What to produce :: Take from the data every line in which the word "front" is found.
■ ■ ■ ■
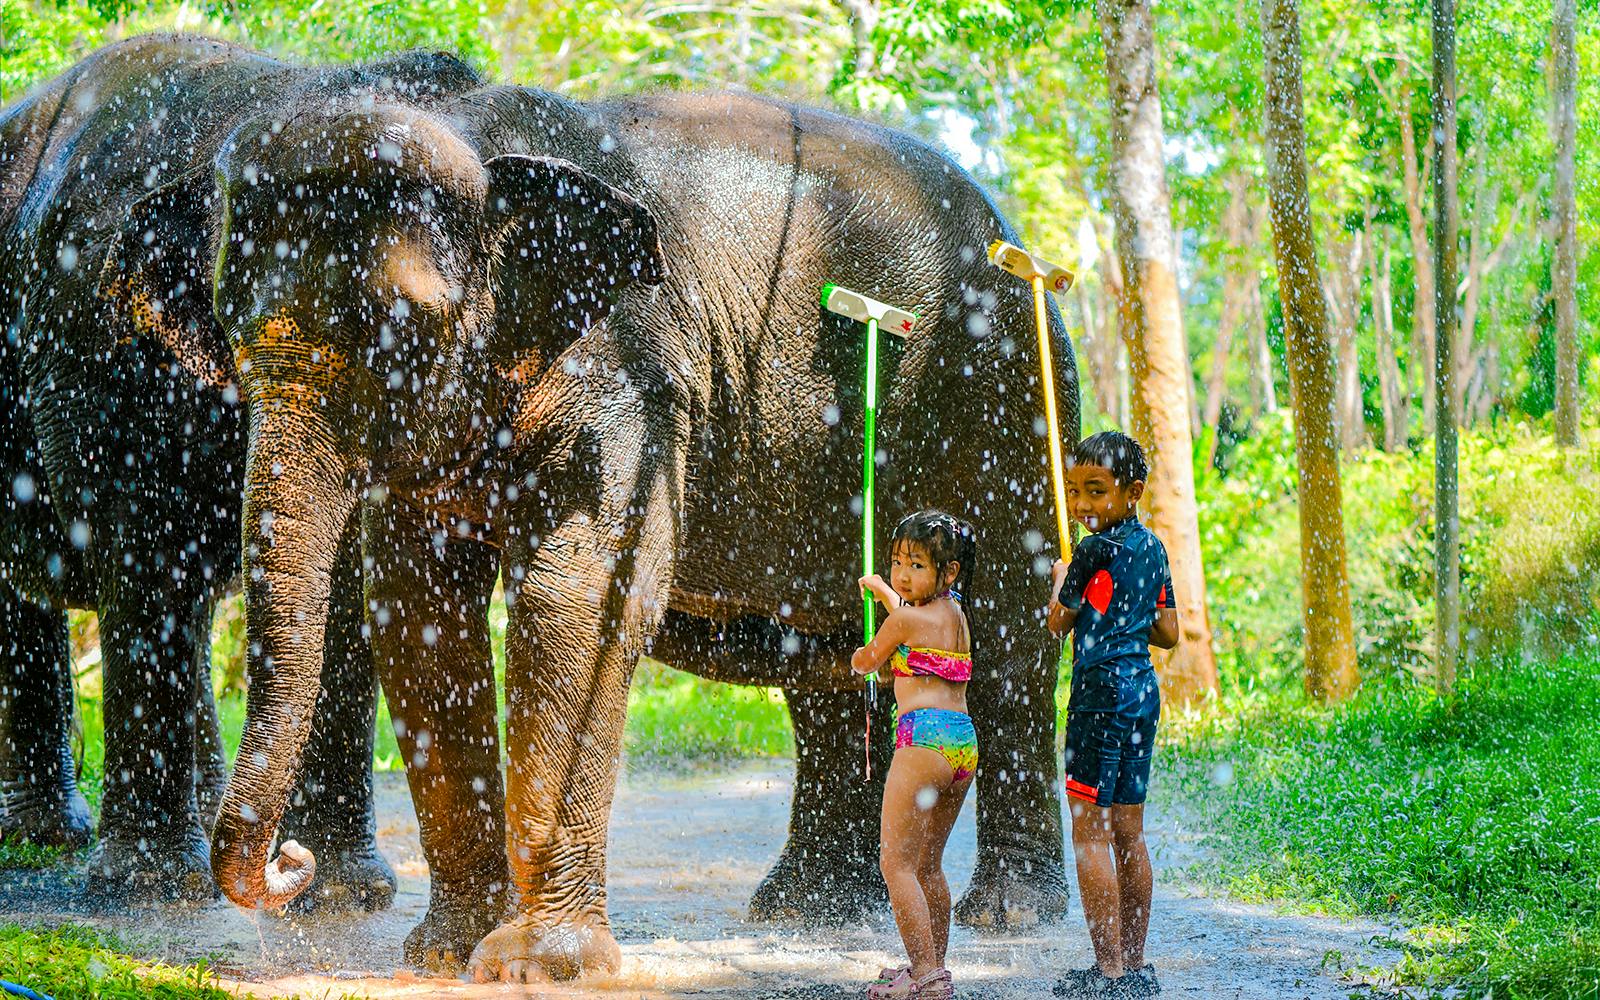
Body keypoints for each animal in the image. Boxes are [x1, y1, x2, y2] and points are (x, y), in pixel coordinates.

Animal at [0, 33, 499, 908]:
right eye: (233, 321)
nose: (285, 860)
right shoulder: (95, 353)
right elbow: (147, 555)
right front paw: (149, 891)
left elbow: (346, 582)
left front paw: (343, 893)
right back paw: (55, 842)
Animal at [116, 42, 1081, 980]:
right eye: (227, 323)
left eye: (401, 327)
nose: (291, 862)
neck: (476, 132)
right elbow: (421, 616)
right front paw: (447, 953)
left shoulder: (632, 372)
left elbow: (577, 598)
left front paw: (541, 964)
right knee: (827, 650)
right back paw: (809, 910)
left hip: (1010, 395)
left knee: (1006, 634)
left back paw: (1006, 913)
■ ■ ■ ■
Solved problem ::
right front paw: (149, 891)
left front paw: (343, 893)
right front paw: (447, 953)
left front paw: (541, 964)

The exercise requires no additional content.